The government maintained that the outbreak was merely seasonal and urged the public to remain calm and cautious. However, a lack of public faith in the government’s ability to handle an outbreak, coupled with the fact that Myanmar has had to rely on aid from India, the World Health Organisation (WHO) and Turkey to contain the spread of the virus and administer vaccines, has created an atmosphere of alarm.

Public panic is driving the sale of surgical masks

In an attempt to protect themselves, residents of Yangon adopted the use of facemasks to prevent infection from the virus. The virus spreads by inhalation or through physical contact with the mouth and nose. Companies distributed the facemasks to their employees and street sellers stocked up on the protective masks to sell to the anxious public, after many shops sold out of them in Yangon.

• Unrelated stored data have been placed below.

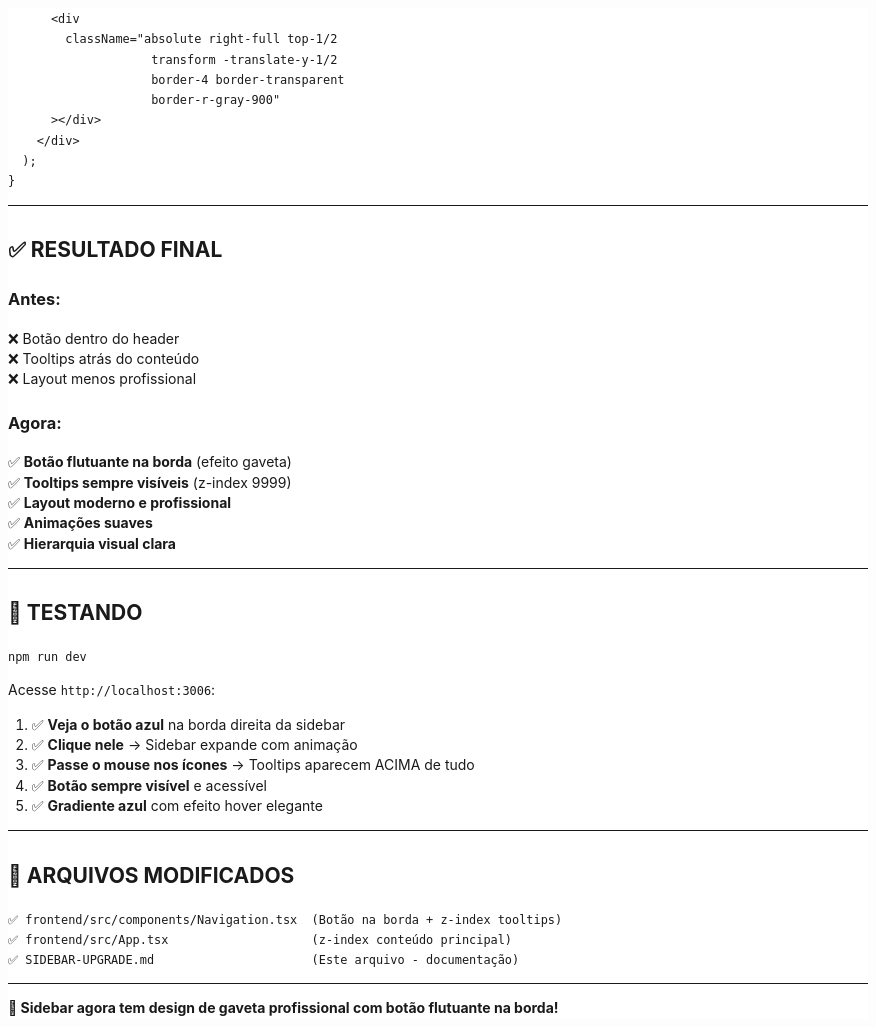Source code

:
 ```tsx
      <div
        className="absolute right-full top-1/2 
                    transform -translate-y-1/2 
                    border-4 border-transparent 
                    border-r-gray-900"
      ></div>
    </div>
  );
}
```

---

## ✅ **RESULTADO FINAL**

### **Antes:**

❌ Botão dentro do header  
❌ Tooltips atrás do conteúdo  
❌ Layout menos profissional

### **Agora:**

✅ **Botão flutuante na borda** (efeito gaveta)  
✅ **Tooltips sempre visíveis** (z-index 9999)  
✅ **Layout moderno e profissional**  
✅ **Animações suaves**  
✅ **Hierarquia visual clara**

---

## 🚀 **TESTANDO**

```bash
npm run dev
```

Acesse `http://localhost:3006`:

1. ✅ **Veja o botão azul** na borda direita da sidebar
2. ✅ **Clique nele** → Sidebar expande com animação
3. ✅ **Passe o mouse nos ícones** → Tooltips aparecem ACIMA de tudo
4. ✅ **Botão sempre visível** e acessível
5. ✅ **Gradiente azul** com efeito hover elegante

---

## 🎯 **ARQUIVOS MODIFICADOS**

```
✅ frontend/src/components/Navigation.tsx  (Botão na borda + z-index tooltips)
✅ frontend/src/App.tsx                    (z-index conteúdo principal)
✅ SIDEBAR-UPGRADE.md                      (Este arquivo - documentação)
```

---

**🎉 Sidebar agora tem design de gaveta profissional com botão flutuante na borda!**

The government response centred around a public awareness campaign

Myanmar’s health authorities delivered a public awareness campaign to alleviate the population’s fears. They advised the general public to avoid crowded places, to wash their hands more often, to cover their mouths with a mask and use disposable tissues when coughing or sneezing.

Officials also cancelled the nine-day “nat” festival in Tuang Pyone village out of concerns the virus would spread among those attending.

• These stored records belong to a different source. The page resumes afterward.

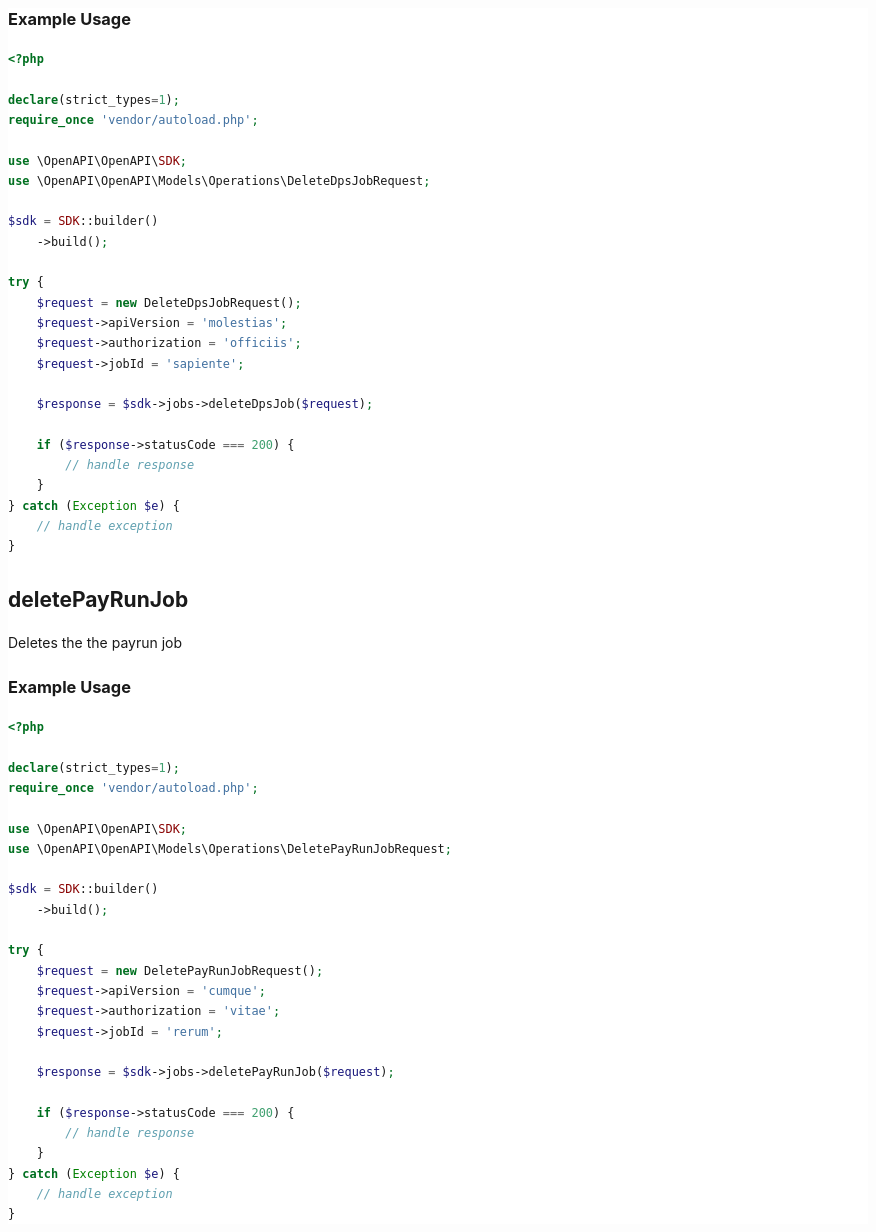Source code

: ### Example Usage

```php
<?php

declare(strict_types=1);
require_once 'vendor/autoload.php';

use \OpenAPI\OpenAPI\SDK;
use \OpenAPI\OpenAPI\Models\Operations\DeleteDpsJobRequest;

$sdk = SDK::builder()
    ->build();

try {
    $request = new DeleteDpsJobRequest();
    $request->apiVersion = 'molestias';
    $request->authorization = 'officiis';
    $request->jobId = 'sapiente';

    $response = $sdk->jobs->deleteDpsJob($request);

    if ($response->statusCode === 200) {
        // handle response
    }
} catch (Exception $e) {
    // handle exception
}
```

## deletePayRunJob

Deletes the the payrun job

### Example Usage

```php
<?php

declare(strict_types=1);
require_once 'vendor/autoload.php';

use \OpenAPI\OpenAPI\SDK;
use \OpenAPI\OpenAPI\Models\Operations\DeletePayRunJobRequest;

$sdk = SDK::builder()
    ->build();

try {
    $request = new DeletePayRunJobRequest();
    $request->apiVersion = 'cumque';
    $request->authorization = 'vitae';
    $request->jobId = 'rerum';

    $response = $sdk->jobs->deletePayRunJob($request);

    if ($response->statusCode === 200) {
        // handle response
    }
} catch (Exception $e) {
    // handle exception
}
```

The timing of the outbreak is particularly unfortunate, as, in late July, the government simultaneously had to combat an outbreak of the H5N1 avian flu virus in the Southeast of the country. In Dawei, officials closed local schools for five days from the 27th of July and culled more than 20 thousand chickens in an attempt to bring the outbreak under control.

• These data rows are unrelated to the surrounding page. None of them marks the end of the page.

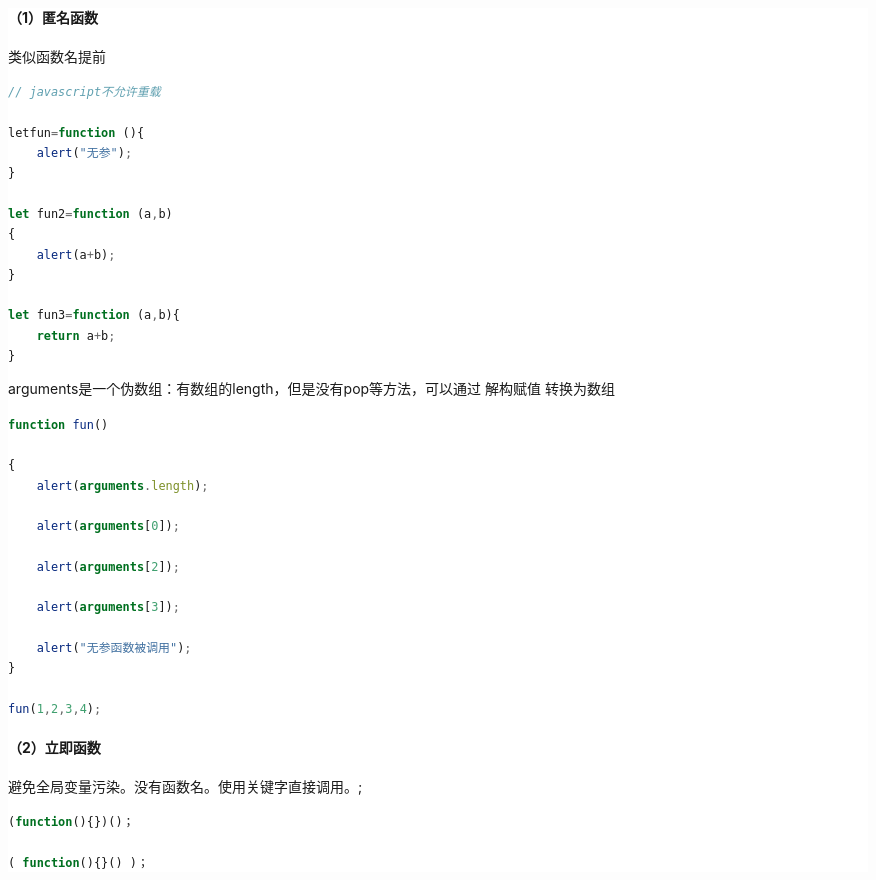 #### （1）匿名函数

 类似函数名提前

```js
// javascript不允许重载

letfun=function (){
    alert("无参");
}

let fun2=function (a,b)
{
    alert(a+b);
}

let fun3=function (a,b){
    return a+b;
}
```

 

arguments是一个伪数组：有数组的length，但是没有pop等方法，可以通过 解构赋值 转换为数组

  

```js
function fun()

{
    alert(arguments.length);

    alert(arguments[0]);

    alert(arguments[2]);

    alert(arguments[3]);

    alert("无参函数被调用");
}

fun(1,2,3,4);
```



#### （2）立即函数

避免全局变量污染。没有函数名。使用关键字直接调用。;

```js
(function(){})()；

( function(){}() )；
```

Is this really a seasonal occurrence?

The virus has been circulating in Myanmar seasonally ever since the global H1N1 outbreak in 2009. However, there had not been any deaths from the virus reported in recent years. This outbreak is undoubtedly the worst in recent memory and it could get worse before it gets better.

WHO Director for Southeast Asia, Samlee Plianbangchang said, “a winter surge is a real possibility in the Southeast Asia region”. However, with the government unwilling to declare a state of emergency, the funding available to contain the outbreak remains insufficient.

Many hospitals are taking matters into their own hands

The government response was slow and their capabilities for handling such a large viral outbreak are under scrutiny. Anthony Quick, an employee for a pre-hospital care and training firm in Myanmar, shared “the current health facilities are not yet fully adequate to meet the demands of the general population”.

The Burmese health care system has suffered from years of underfunding. Healthcare funding under military rule was as little as 2% of Gross Domestic Product (GDP). In comparison to other countries, this falls woefully short. Even other impoverished nations like Laos and Cambodia still spend 4.5% and 5.6% of GDP on healthcare respectively.

Years of underfunding have left the country’s healthcare system unprepared for a viral outbreak of these proportions. Myanmar’s health service relies on volunteers, using them for burial duties, ambulance drivers and, in cases like this, implementing public awareness and education campaigns.

Many hospitals and NGOs mobilised volunteer groups to fill the information and treatment deficit left by the government’s response. The United Nations started running training workshops across the country to train volunteers and educate the public on prevention measures.

As the death toll creeps up, and the number of cases rises, the crux of the issue becomes more apparent. Myanmar’s healthcare system is creaking under the strain of H1N1. The government can turn a blind eye to the emergency unravelling before their eyes, but sooner or later the issue of an underfunded health service needs to be addressed. The question remains – how many more people need to die until it is?